Meno risorse da destinare alla qualità della vita dei romani, più sforzi per garantire i servizi essenziali per anziani, famiglie, minori e portatori di handicap. Il tutto in un quadro di “storica” contrazione dei trasferimenti dello Stato centrale e di rilevante incremento delle entrate tributarie ed extra tributarie. Nel 2014, infatti, la sforbiciata sul Comune di Roma, al netto del fondo di solidarietà comunale, ammonta a ben 893 milioni di euro con una riduzione pari al 40% rispetto al 2009. In direzione opposta le entrate correnti, hanno fatto registrare, nel medesimo arco temporale, un crescita del 153,6% pari a 1.450 milioni di euro.

Un meccanismo “ultra compensativo” non indolore per le famiglie romane costrette a pagare circa 750 euro in più di tasse e imposte locali rispetto al quinquennio precedente pari al 6,3% del reddito medio familiare. Il tutto malgrado gli sforzi compiuti dall’amministrazione comunale per ridurre principalmente le spese legate ai costi della politica (-25,9%), del personale (-8,5%) e per incrementare, in direzione opposta, le uscite per il welfare comunale del 26 per cento.

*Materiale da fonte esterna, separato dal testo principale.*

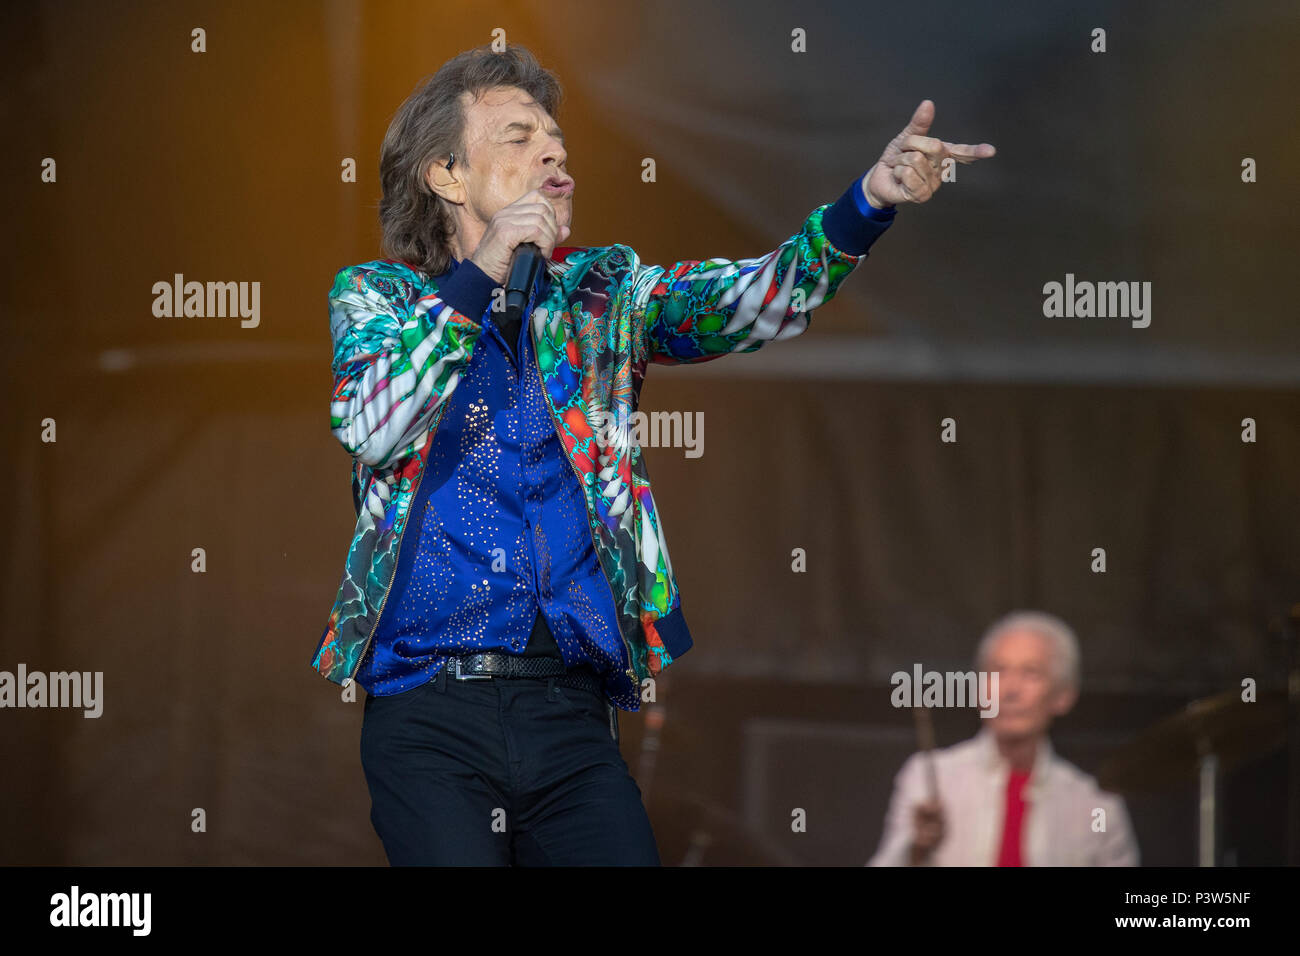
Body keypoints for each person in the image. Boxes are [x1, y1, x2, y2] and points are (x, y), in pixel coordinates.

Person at [308, 43, 995, 865]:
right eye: (520, 136)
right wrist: (485, 272)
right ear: (447, 176)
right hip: (429, 712)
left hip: (571, 713)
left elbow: (753, 301)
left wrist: (867, 204)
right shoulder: (378, 298)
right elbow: (373, 423)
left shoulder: (606, 294)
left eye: (556, 139)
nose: (554, 152)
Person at [867, 611, 1139, 866]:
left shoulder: (1095, 805)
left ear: (1063, 695)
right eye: (997, 672)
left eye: (1030, 673)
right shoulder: (930, 777)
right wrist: (916, 849)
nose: (1010, 690)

Il presidente di Demoskopika, Raffaele Rio: «Una situazione collassante che alimenta la sindrome dell’abbondono di cittadini e amministratori comunali da parte del Governo centrale».

E' quanto emerge dalla Nota scientifica “Il Borsino di Roma Capitale” realizzata dall’Istituto Demoskopika che ha analizzato l’andamento delle principali risorse comunali nel periodo 2009-2014.